*Exercise*: Match on the string "begin" in the entries below and return every matching line.

*Information*:

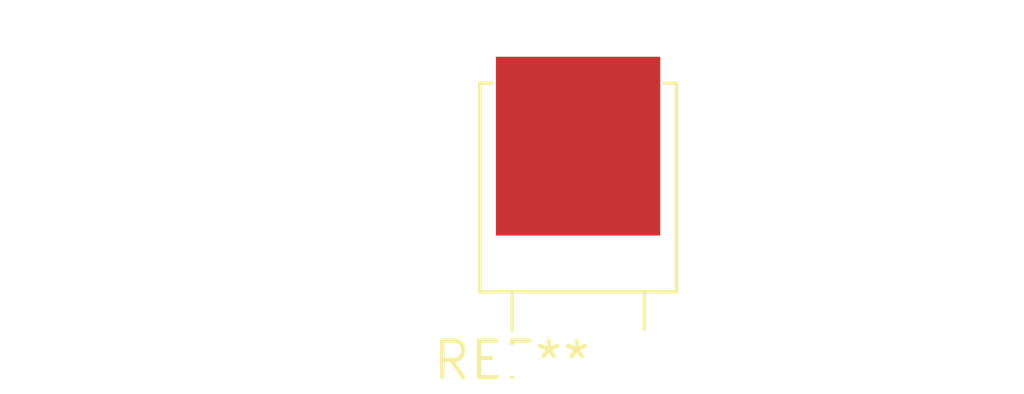
<source format=kicad_pcb>
(kicad_pcb (version 20240108) (generator pcbnew)

  (general
    (thickness 1.6)
  )

  (paper "A4")
  (layers
    (0 "F.Cu" signal)
    (31 "B.Cu" signal)
    (32 "B.Adhes" user "B.Adhesive")
    (33 "F.Adhes" user "F.Adhesive")
    (34 "B.Paste" user)
    (35 "F.Paste" user)
    (36 "B.SilkS" user "B.Silkscreen")
    (37 "F.SilkS" user "F.Silkscreen")
    (38 "B.Mask" user)
    (39 "F.Mask" user)
    (40 "Dwgs.User" user "User.Drawings")
    (41 "Cmts.User" user "User.Comments")
    (42 "Eco1.User" user "User.Eco1")
    (43 "Eco2.User" user "User.Eco2")
    (44 "Edge.Cuts" user)
    (45 "Margin" user)
    (46 "B.CrtYd" user "B.Courtyard")
    (47 "F.CrtYd" user "F.Courtyard")
    (48 "B.Fab" user)
    (49 "F.Fab" user)
    (50 "User.1" user)
    (51 "User.2" user)
    (52 "User.3" user)
    (53 "User.4" user)
    (54 "User.5" user)
    (55 "User.6" user)
    (56 "User.7" user)
    (57 "User.8" user)
    (58 "User.9" user)
  )

  (setup
    (pad_to_mask_clearance 0)
    (pcbplotparams
      (layerselection 0x00010fc_ffffffff)
      (plot_on_all_layers_selection 0x0000000_00000000)
      (disableapertmacros false)
      (usegerberextensions false)
      (usegerberattributes false)
      (usegerberadvancedattributes false)
      (creategerberjobfile false)
      (dashed_line_dash_ratio 12.000000)
      (dashed_line_gap_ratio 3.000000)
      (svgprecision 4)
      (plotframeref false)
      (viasonmask false)
      (mode 1)
      (useauxorigin false)
      (hpglpennumber 1)
      (hpglpenspeed 20)
      (hpglpendiameter 15.000000)
      (dxfpolygonmode false)
      (dxfimperialunits false)
      (dxfusepcbnewfont false)
      (psnegative false)
      (psa4output false)
      (plotreference false)
      (plotvalue false)
      (plotinvisibletext false)
      (sketchpadsonfab false)
      (subtractmaskfromsilk false)
      (outputformat 1)
      (mirror false)
      (drillshape 1)
      (scaleselection 1)
      (outputdirectory "")
    )
  )

  (net 0 "")

  (footprint "TO-251-2-1EP_Horizontal_TabDown" (layer "F.Cu") (at 0 0))

)

</source>
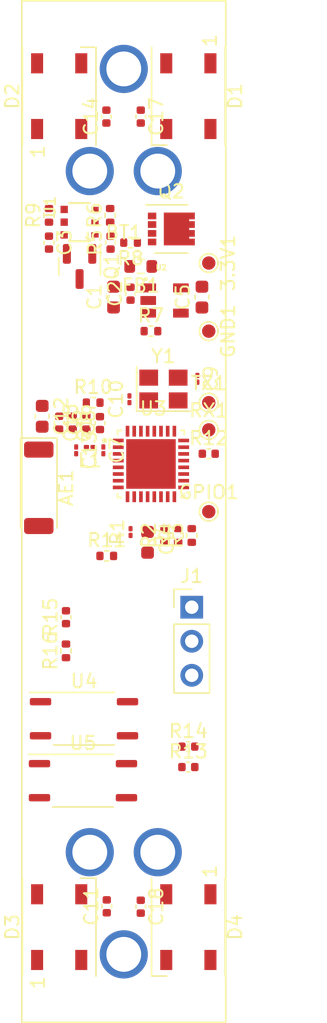
<source format=kicad_pcb>
(kicad_pcb (version 20211014) (generator pcbnew)

  (general
    (thickness 1.6)
  )

  (paper "A4")
  (layers
    (0 "F.Cu" signal)
    (31 "B.Cu" signal)
    (32 "B.Adhes" user "B.Adhesive")
    (33 "F.Adhes" user "F.Adhesive")
    (34 "B.Paste" user)
    (35 "F.Paste" user)
    (36 "B.SilkS" user "B.Silkscreen")
    (37 "F.SilkS" user "F.Silkscreen")
    (38 "B.Mask" user)
    (39 "F.Mask" user)
    (40 "Dwgs.User" user "User.Drawings")
    (41 "Cmts.User" user "User.Comments")
    (42 "Eco1.User" user "User.Eco1")
    (43 "Eco2.User" user "User.Eco2")
    (44 "Edge.Cuts" user)
    (45 "Margin" user)
    (46 "B.CrtYd" user "B.Courtyard")
    (47 "F.CrtYd" user "F.Courtyard")
    (48 "B.Fab" user)
    (49 "F.Fab" user)
    (50 "User.1" user)
    (51 "User.2" user)
    (52 "User.3" user)
    (53 "User.4" user)
    (54 "User.5" user)
    (55 "User.6" user)
    (56 "User.7" user)
    (57 "User.8" user)
    (58 "User.9" user)
  )

  (setup
    (pad_to_mask_clearance 0)
    (pcbplotparams
      (layerselection 0x00010fc_ffffffff)
      (disableapertmacros false)
      (usegerberextensions false)
      (usegerberattributes true)
      (usegerberadvancedattributes true)
      (creategerberjobfile true)
      (svguseinch false)
      (svgprecision 6)
      (excludeedgelayer true)
      (plotframeref false)
      (viasonmask false)
      (mode 1)
      (useauxorigin false)
      (hpglpennumber 1)
      (hpglpenspeed 20)
      (hpglpendiameter 15.000000)
      (dxfpolygonmode true)
      (dxfimperialunits true)
      (dxfusepcbnewfont true)
      (psnegative false)
      (psa4output false)
      (plotreference true)
      (plotvalue true)
      (plotinvisibletext false)
      (sketchpadsonfab false)
      (subtractmaskfromsilk false)
      (outputformat 1)
      (mirror false)
      (drillshape 1)
      (scaleselection 1)
      (outputdirectory "")
    )
  )

  (net 0 "")
  (net 1 "URXD")
  (net 2 "UTXD")
  (net 3 "/NRST")
  (net 4 "ADC")
  (net 5 "GND")
  (net 6 "Net-(R5-Pad2)")
  (net 7 "3V3")
  (net 8 "GPIO0")
  (net 9 "GPIO13")
  (net 10 "GPIO12")
  (net 11 "GPIO14")
  (net 12 "GPIO4")
  (net 13 "GPIO5")
  (net 14 "Net-(AE1-Pad1)")
  (net 15 "/LNA")
  (net 16 "V_BAT")
  (net 17 "Net-(D2-Pad2)")
  (net 18 "Net-(D3-Pad2)")
  (net 19 "Net-(C1-Pad2)")
  (net 20 "Net-(C9-Pad1)")
  (net 21 "Net-(D1-Pad2)")
  (net 22 "Net-(R12-Pad2)")
  (net 23 "unconnected-(D4-Pad2)")
  (net 24 "/J1_ADC_IN")
  (net 25 "/GPIO15")
  (net 26 "/GPIO2")
  (net 27 "Net-(R7-Pad2)")
  (net 28 "Net-(Q1-Pad1)")
  (net 29 "unconnected-(U2-Pad4)")
  (net 30 "/+BAT")
  (net 31 "unconnected-(AE1-Pad2)")
  (net 32 "Net-(R8-Pad2)")
  (net 33 "Net-(Q2-Pad4)")
  (net 34 "Net-(R6-Pad1)")
  (net 35 "Net-(R9-Pad1)")
  (net 36 "Net-(R10-Pad2)")
  (net 37 "Net-(R11-Pad2)")
  (net 38 "Net-(R13-Pad2)")
  (net 39 "Net-(R14-Pad1)")
  (net 40 "Net-(R15-Pad1)")
  (net 41 "unconnected-(U3-Pad5)")
  (net 42 "unconnected-(U3-Pad18)")
  (net 43 "unconnected-(U3-Pad19)")
  (net 44 "unconnected-(U3-Pad20)")
  (net 45 "unconnected-(U3-Pad21)")
  (net 46 "unconnected-(U3-Pad22)")
  (net 47 "unconnected-(U3-Pad23)")
  (net 48 "Net-(C10-Pad1)")
  (net 49 "unconnected-(U1-Pad3)")
  (net 50 "unconnected-(U1-Pad4)")

  (footprint "RF_Antenna:Johanson_2450AT43F0100" (layer "F.Cu") (at 146.05 76.962 -90))

  (footprint "Resistor_SMD:R_0402_1005Metric" (layer "F.Cu") (at 148.082 89.124 90))

  (footprint "Capacitor_SMD:C_0402_1005Metric" (layer "F.Cu") (at 153.67 49.276 -90))

  (footprint "Capacitor_SMD:C_0402_1005Metric" (layer "F.Cu") (at 146.812 58.674 -90))

  (footprint "TestPoint:TestPoint_Pad_D1.0mm" (layer "F.Cu") (at 158.75 65.278 -90))

  (footprint "Capacitor_SMD:C_0402_1005Metric" (layer "F.Cu") (at 152.908 62.484 90))

  (footprint "Capacitor_SMD:C_0402_1005Metric" (layer "F.Cu") (at 150.622 72.136 90))

  (footprint "Resistor_SMD:R_01005_0402Metric" (layer "F.Cu") (at 152.908 80.264 90))

  (footprint "Capacitor_SMD:C_0402_1005Metric" (layer "F.Cu") (at 149.606 72.108 90))

  (footprint "TestPoint:TestPoint_Pad_D1.0mm" (layer "F.Cu") (at 158.75 60.198 -90))

  (footprint "Capacitor_SMD:C_0402_1005Metric" (layer "F.Cu") (at 148.082 86.614 90))

  (footprint "TestPoint:TestPoint_Pad_D1.0mm" (layer "F.Cu") (at 158.75 72.644))

  (footprint "Capacitor_SMD:C_0402_1005Metric" (layer "F.Cu") (at 151.414 58.678 90))

  (footprint "Capacitor_SMD:C_0402_1005Metric" (layer "F.Cu") (at 148.59 72.108 -90))

  (footprint "Crystal:Crystal_SMD_3225-4Pin_3.2x2.5mm" (layer "F.Cu") (at 155.364 69.596))

  (footprint "Capacitor_SMD:C_0402_1005Metric" (layer "F.Cu") (at 153.67 108.204 -90))

  (footprint "Capacitor_SMD:C_0402_1005Metric" (layer "F.Cu") (at 147.574 72.108 -90))

  (footprint "Resistor_SMD:R_0402_1005Metric" (layer "F.Cu") (at 154.432 65.278))

  (footprint "LED_SMD:LED_WS2812B_PLCC4_5.0x5.0mm_P3.2mm" (layer "F.Cu") (at 157.226 47.752 -90))

  (footprint "Capacitor_SMD:C_01005_0402Metric" (layer "F.Cu") (at 148.844 74.168 -90))

  (footprint "Resistor_SMD:R_0402_1005Metric" (layer "F.Cu") (at 156.464 80.518 90))

  (footprint "Capacitor_SMD:C_0603_1608Metric" (layer "F.Cu") (at 158.242 62.738 90))

  (footprint "LED_SMD:LED_WS2812B_PLCC4_5.0x5.0mm_P3.2mm" (layer "F.Cu") (at 147.574 47.752 90))

  (footprint "Capacitor_SMD:C_01005_0402Metric" (layer "F.Cu") (at 157.904 68.834 -90))

  (footprint "Resistor_SMD:R_0402_1005Metric" (layer "F.Cu") (at 155.448 80.518 90))

  (footprint "Resistor_SMD:R_0402_1005Metric" (layer "F.Cu") (at 152.908 58.674 180))

  (footprint "Package_TO_SOT_SMD:SOT-23" (layer "F.Cu") (at 149.098 60.452 -90))

  (footprint "Capacitor_SMD:C_0402_1005Metric" (layer "F.Cu") (at 157.226 96.266))

  (footprint "TestPoint:TestPoint_Pad_D1.0mm" (layer "F.Cu") (at 158.75 70.612))

  (footprint "Capacitor_SMD:C_0603_1608Metric" (layer "F.Cu") (at 146.304 71.628 -90))

  (footprint "DW01:SOT23-6" (layer "F.Cu") (at 149.098 57.15 90))

  (footprint "Connector_PinHeader_2.54mm:PinHeader_1x03_P2.54mm_Vertical" (layer "F.Cu") (at 157.48 85.867))

  (footprint "Capacitor_SMD:C_0603_1608Metric" (layer "F.Cu") (at 151.638 62.738 90))

  (footprint "Capacitor_SMD:C_0402_1005Metric" (layer "F.Cu") (at 151.102 49.276 90))

  (footprint "Capacitor_SMD:C_0603_1608Metric" (layer "F.Cu") (at 154.178 81.026 -90))

  (footprint "RT9193-33GB:SOT94P279X129-5N" (layer "F.Cu") (at 155.448 62.992))

  (footprint "Resistor_SMD:R_0603_1608Metric" (layer "F.Cu") (at 153.67 60.452 180))

  (footprint "TestPoint:TestPoint_Pad_D1.0mm" (layer "F.Cu") (at 158.75 78.74))

  (footprint "Resistor_SMD:R_0402_1005Metric" (layer "F.Cu") (at 151.384 56.642 90))

  (footprint "Capacitor_SMD:C_0402_1005Metric" (layer "F.Cu") (at 158.75 74.422))

  (footprint "Resistor_SMD:R_0402_1005Metric" (layer "F.Cu") (at 146.812 56.642 90))

  (footprint "Library:18650_footprint" (layer "F.Cu") (at 152.4 58.42))

  (footprint "Capacitor_SMD:C_0402_1005Metric" (layer "F.Cu") (at 151.13 108.176 90))

  (footprint "Package_SO:SOIC-4_4.55x3.7mm_P2.54mm" (layer "F.Cu") (at 149.352 98.806))

  (footprint "Package_SO:SOIC-4_4.55x3.7mm_P2.54mm" (layer "F.Cu") (at 149.43 94.186))

  (footprint "Capacitor_SMD:C_01005_0402Metric" (layer "F.Cu") (at 152.824 70.358 90))

  (footprint "LED_SMD:LED_WS2812B_PLCC4_5.0x5.0mm_P3.2mm" (layer "F.Cu") (at 157.226 109.728 -90))

  (footprint "LED_SMD:LED_WS2812B_PLCC4_5.0x5.0mm_P3.2mm" (layer "F.Cu") (at 147.574 109.728 90))

  (footprint "Inductor_SMD:L_01005_0402Metric" (layer "F.Cu") (at 149.86 73.914 180))

  (footprint "Capacitor_SMD:C_01005_0402Metric" (layer "F.Cu") (at 150.876 74.168 -90))

  (footprint "Resistor_SMD:R_0402_1005Metric" (layer "F.Cu") (at 150.114 70.612))

  (footprint "Resistor_SMD:R_0402_1005Metric" (layer "F.Cu") (at 157.48 80.518 90))

  (footprint "ESP8285 (1):QFN50P500X500X90-33N" (layer "F.Cu") (at 154.432 75.184))

  (footprint "Capacitor_SMD:C_0402_1005Metric" (layer "F.Cu") (at 157.226 97.79))

  (footprint "Package_SON:VSON-8_3.3x3.3mm_P0.65mm_NexFET" (layer "F.Cu") (at 155.956 57.658))

  (footprint "Resistor_SMD:R_0402_1005Metric" (layer "F.Cu") (at 151.13 82.042))

)

</source>
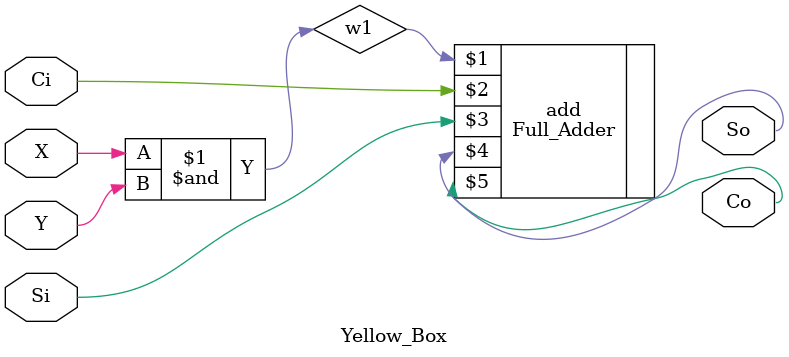
<source format=v>
`timescale 1ns / 1ps


module Yellow_Box(X,Y,Ci,Si,So,Co);

input X,Y,Ci,Si;
output So,Co;

wire w1;

assign w1 = X & Y;

Full_Adder add(w1,Ci,Si,So,Co);

endmodule

</source>
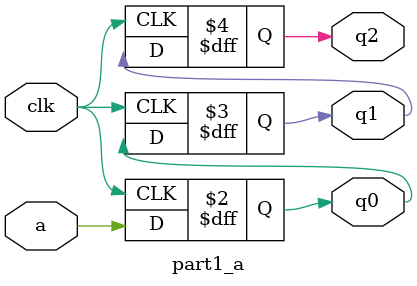
<source format=v>
`timescale 1ns / 1ps

module part1_a(a,clk,q0,q1,q2
    );
	 input a,clk;
	 output reg q0,q1,q2;
	 always @(posedge clk)
	 begin
		q0 <= a;
		q1 <= q0;
		q2 <= q1;
	 end
endmodule

</source>
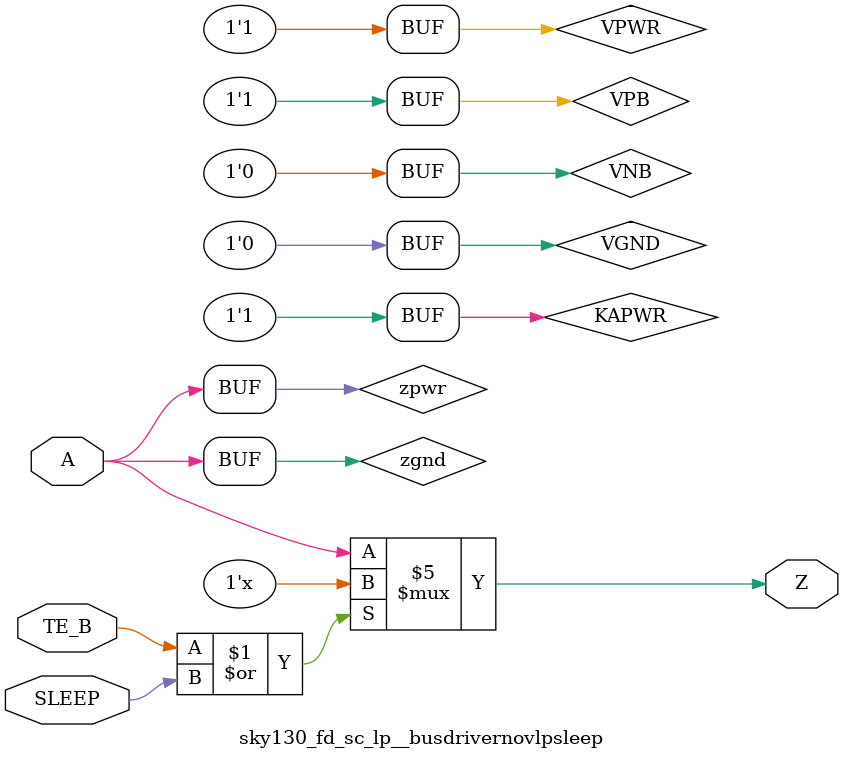
<source format=v>
/*
 * Copyright 2020 The SkyWater PDK Authors
 *
 * Licensed under the Apache License, Version 2.0 (the "License");
 * you may not use this file except in compliance with the License.
 * You may obtain a copy of the License at
 *
 *     https://www.apache.org/licenses/LICENSE-2.0
 *
 * Unless required by applicable law or agreed to in writing, software
 * distributed under the License is distributed on an "AS IS" BASIS,
 * WITHOUT WARRANTIES OR CONDITIONS OF ANY KIND, either express or implied.
 * See the License for the specific language governing permissions and
 * limitations under the License.
 *
 * SPDX-License-Identifier: Apache-2.0
*/


`ifndef SKY130_FD_SC_LP__BUSDRIVERNOVLPSLEEP_TIMING_V
`define SKY130_FD_SC_LP__BUSDRIVERNOVLPSLEEP_TIMING_V

/**
 * busdrivernovlpsleep: Bus driver, enable gates pulldown only,
 *                      non-inverted sleep input (on kapwr rail).
 *
 * Verilog simulation timing model.
 */

`timescale 1ns / 1ps
`default_nettype none

`celldefine
module sky130_fd_sc_lp__busdrivernovlpsleep (
    Z    ,
    A    ,
    TE_B ,
    SLEEP
);

    // Module ports
    output Z    ;
    input  A    ;
    input  TE_B ;
    input  SLEEP;

    // Module supplies
    supply1 VPWR ;
    supply0 VGND ;
    supply1 KAPWR;
    supply1 VPB  ;
    supply0 VNB  ;

    // Local signals
    wire nor_teb_SLEEP;
    wire zgnd         ;
    wire zpwr         ;

    //     Name     Output         Other arguments
    nor    nor0    (nor_teb_SLEEP, TE_B, SLEEP        );
    bufif1 bufif10 (zgnd         , A, VPWR            );
    bufif0 bufif00 (zpwr         , zgnd, VGND         );
    bufif1 bufif11 (Z            , zpwr, nor_teb_SLEEP);

endmodule
`endcelldefine

`default_nettype wire
`endif  // SKY130_FD_SC_LP__BUSDRIVERNOVLPSLEEP_TIMING_V

</source>
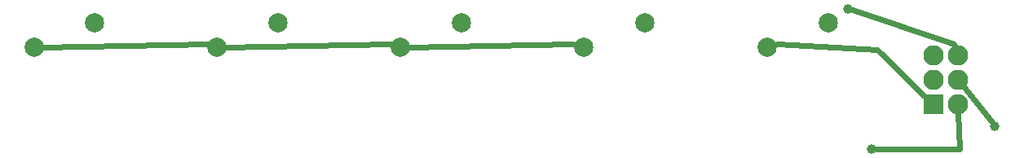
<source format=gbl>
G04 MADE WITH FRITZING*
G04 WWW.FRITZING.ORG*
G04 DOUBLE SIDED*
G04 HOLES PLATED*
G04 CONTOUR ON CENTER OF CONTOUR VECTOR*
%ASAXBY*%
%FSLAX23Y23*%
%MOIN*%
%OFA0B0*%
%SFA1.0B1.0*%
%ADD10C,0.039370*%
%ADD11C,0.083307*%
%ADD12C,0.078639*%
%ADD13R,0.083307X0.083307*%
%ADD14C,0.024000*%
%LNCOPPER0*%
G90*
G70*
G54D10*
X4188Y655D03*
X4788Y175D03*
X4284Y79D03*
G54D11*
X4635Y265D03*
X4635Y365D03*
X4635Y465D03*
X4535Y265D03*
X4535Y365D03*
X4535Y465D03*
X4635Y265D03*
X4635Y365D03*
X4635Y465D03*
X4535Y265D03*
X4535Y365D03*
X4535Y465D03*
G54D12*
X3858Y497D03*
X4107Y596D03*
X3106Y497D03*
X3356Y596D03*
X859Y497D03*
X1108Y596D03*
X1608Y497D03*
X1858Y596D03*
X2357Y497D03*
X2606Y596D03*
G54D13*
X4535Y265D03*
X4535Y265D03*
G54D14*
X4511Y288D02*
X4308Y487D01*
X4308Y487D02*
X3900Y511D01*
X3900Y511D02*
X3886Y506D01*
D02*
X2386Y497D02*
X3060Y511D01*
X3060Y511D02*
X3078Y506D01*
D02*
X1638Y497D02*
X2316Y511D01*
X2316Y511D02*
X2329Y507D01*
D02*
X888Y497D02*
X1572Y511D01*
X1572Y511D02*
X1581Y508D01*
D02*
X4206Y649D02*
X4620Y511D01*
X4620Y511D02*
X4625Y496D01*
D02*
X4776Y190D02*
X4655Y340D01*
D02*
X4303Y79D02*
X4644Y79D01*
X4644Y79D02*
X4636Y232D01*
G04 End of Copper0*
M02*
</source>
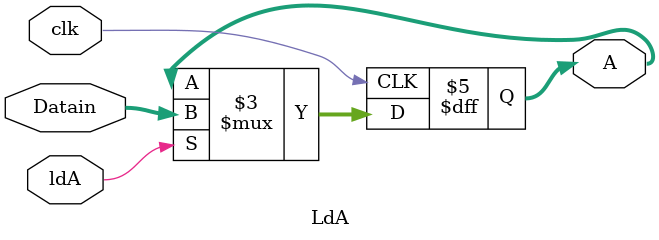
<source format=v>
module LdA(
	A,
	Datain,
	ldA,
	clk
);

output reg [3:0] A;
input wire [3:0] Datain;
input wire ldA;
input wire clk;

always @(posedge clk) begin
	if(ldA==1'b1)
		A <= Datain[3:0];
	/*else
		A <= 4'bzzzz;
	*/
end

endmodule

</source>
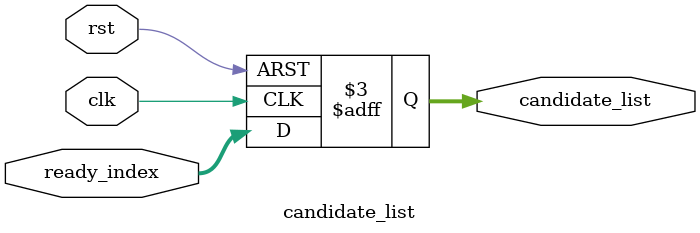
<source format=v>
module candidate_list #(
    parameter bs =16
) (
    input clk, rst,
    input [bs-1:0]ready_index,
    output reg [bs-1:0] candidate_list = 0
);

    always @(posedge clk, posedge rst) begin
        if(rst) candidate_list = 0;
        else candidate_list = ready_index;
    end

endmodule
</source>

*Response to the task*:
	 begin
always @(posedge clk) begin
    always @(posedge clk, posedge rst) begin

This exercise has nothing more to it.